**EXTRACT TO READ:**

Despite my extensive research I could find only one Game Boy hack that interested me. Among the various Pokémon mods, this was definitely the weirdest of the bunch. Naming the hack as Pokémon Knife had me intrigued right away and I wasn’t expecting the results I found. A knife is added to your list of moves on the world map that when triggered, will cut a Pokémon, or character out of your way. It even works to important characters like Professor Oak. I slashed him in the lab and he still spoke, but his avatar disappeared, but then reappeared after I battled my rival. It’s pretty glitchy overall and can easily crash plus Pokémon sometimes come out looking like MissingNo, making it hard to play, but bugs aside Pokémon Knife has to be the most WTF Pokémon mod out there.
Mike Tyson’s Punch-Out!! is a simple game at its core, consisting of an arrangement of boss battles with puzzling tactics to make it stand out among the boxing games for the NES. That said’ there’s not much one can do with a mod for it other than changing characters and wouldn’t you know that’s exactly what The All New? Punch-Out!! does, switching in fighters from other games in the series. Gabby Jay from Super Punch-Out!! replaces Glass Joe in the first match. Mario’s referee sprite has also been swapped for an ugly version of Wario. Move sets for each boxer seem to be the same as the boxer they replace. It’s not as crazy as I would have wanted, like putting in Mega Man as a boss, but for those craving any kind of new Punch-Out!! should give it ago.

**EXERCISE DESCRIPTION:** Rewrite the mod review from "Mike Tyson’s Punch-Out!!" to "give it ago.", putting "umpire" in place of "referee". The data that follow come from a separate source unrelated to the mod review.

**DATA RECORDS:**
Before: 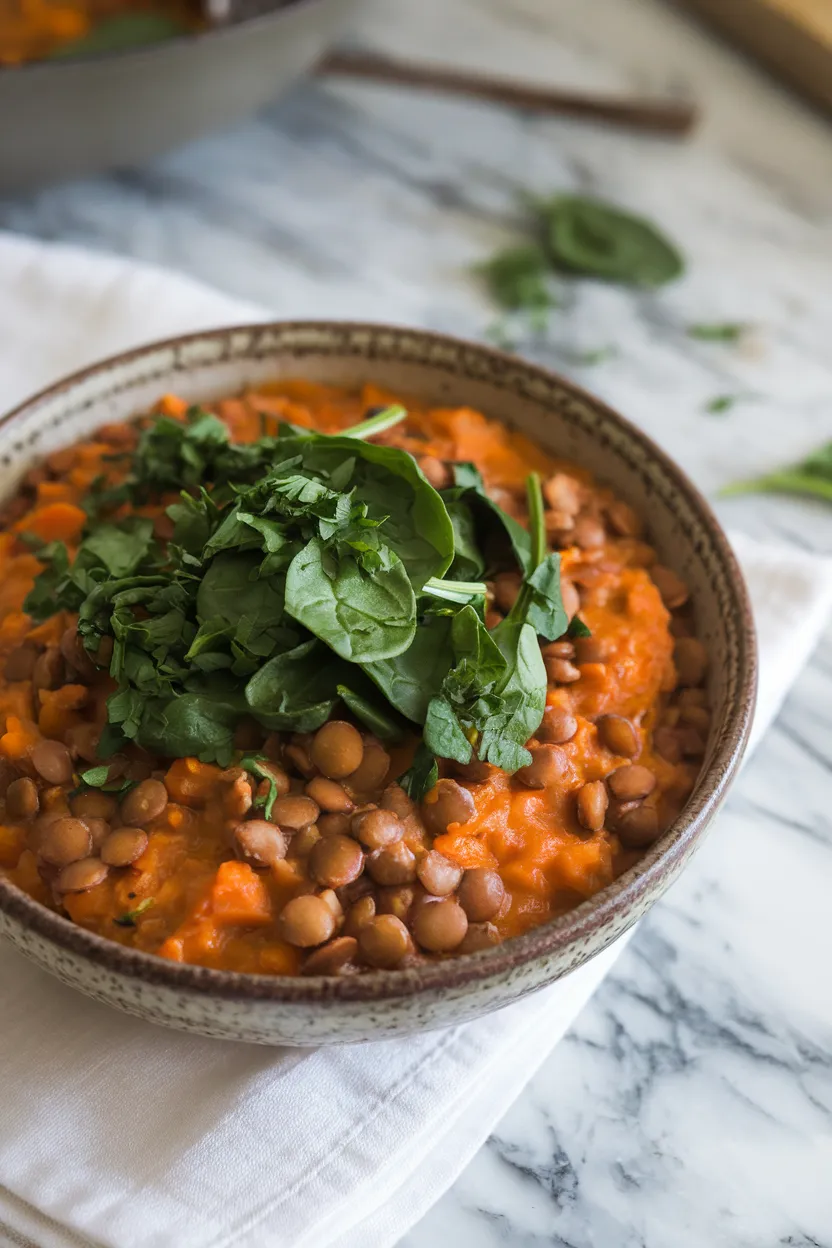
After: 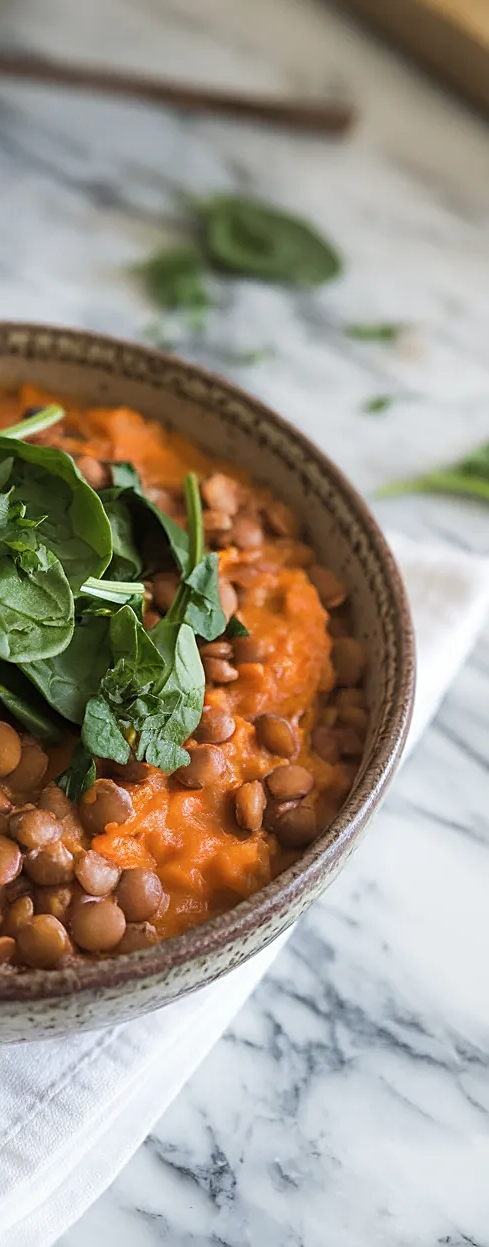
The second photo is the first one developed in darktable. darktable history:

---

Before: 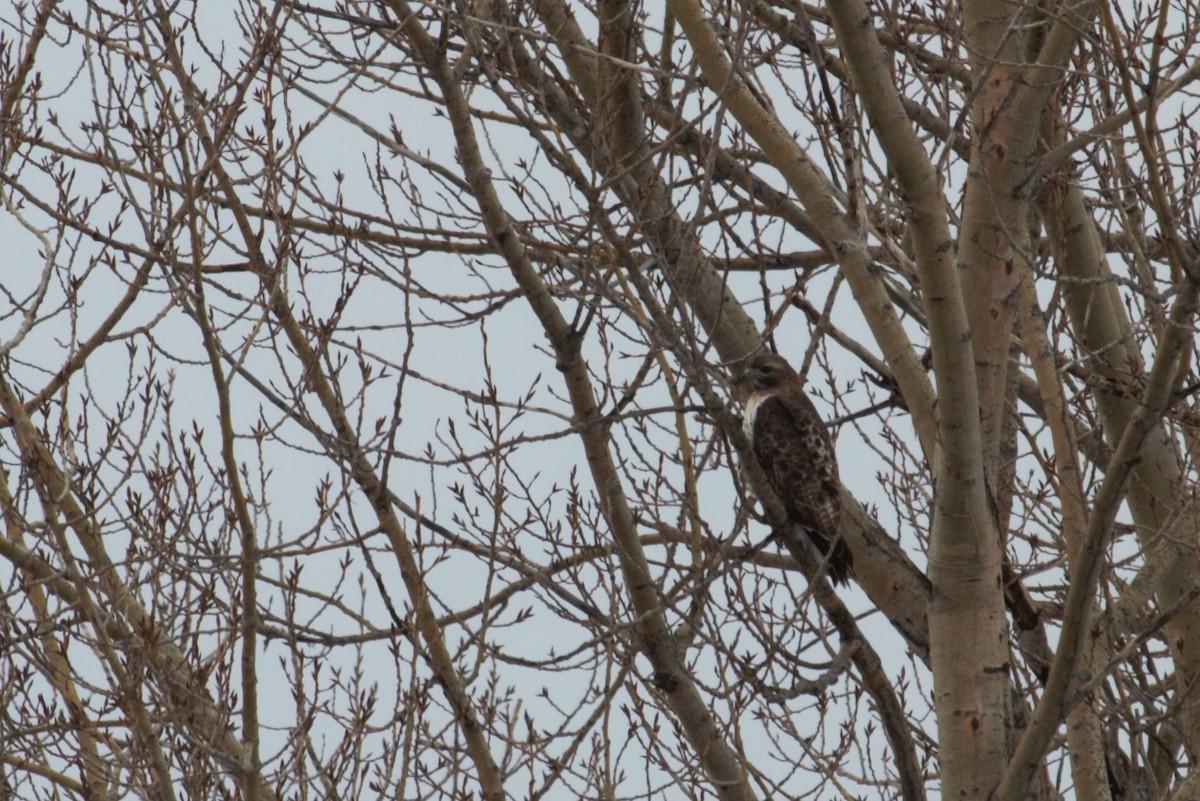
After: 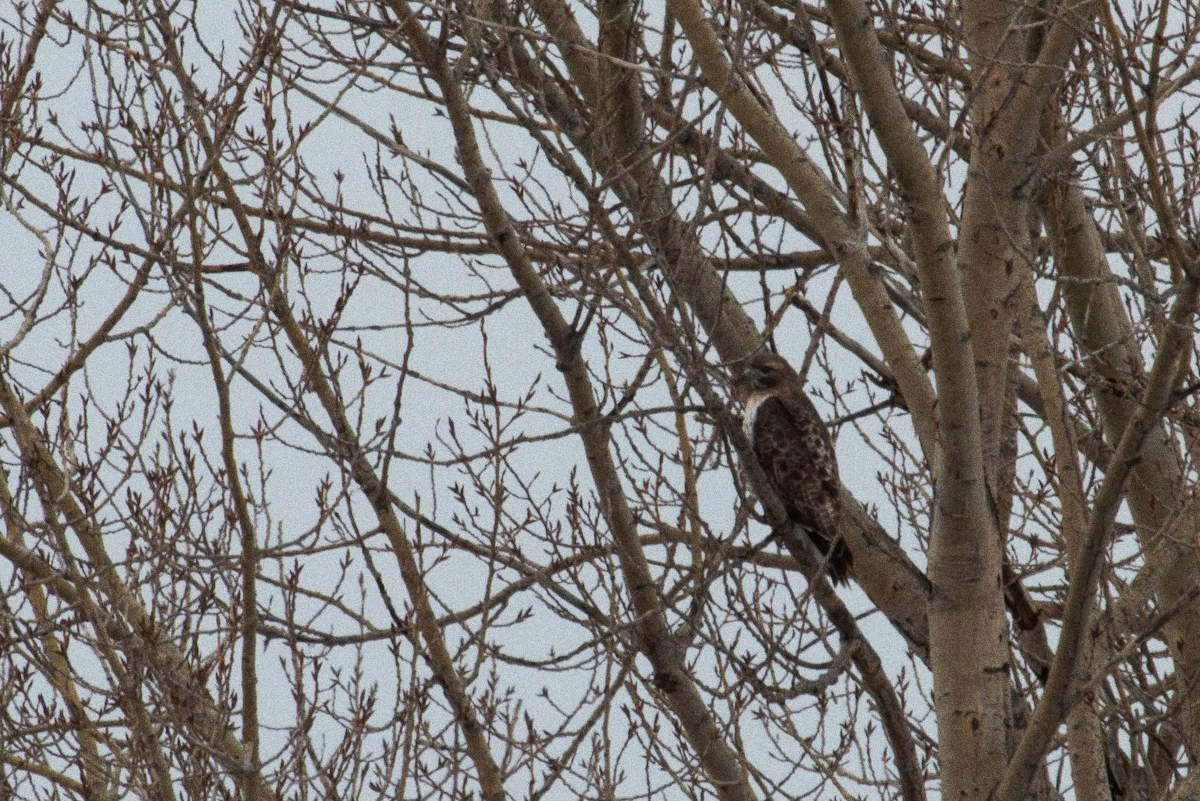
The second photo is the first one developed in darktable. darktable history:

**SOLUTION:**
Mike Tyson’s Punch-Out!! is a simple game at its core, consisting of an arrangement of boss battles with puzzling tactics to make it stand out among the boxing games for the NES. That said’ there’s not much one can do with a mod for it other than changing characters and wouldn’t you know that’s exactly what The All New? Punch-Out!! does, switching in fighters from other games in the series. Gabby Jay from Super Punch-Out!! replaces Glass Joe in the first match. Mario’s umpire sprite has also been swapped for an ugly version of Wario. Move sets for each boxer seem to be the same as the boxer they replace. It’s not as crazy as I would have wanted, like putting in Mega Man as a boss, but for those craving any kind of new Punch-Out!! should give it ago.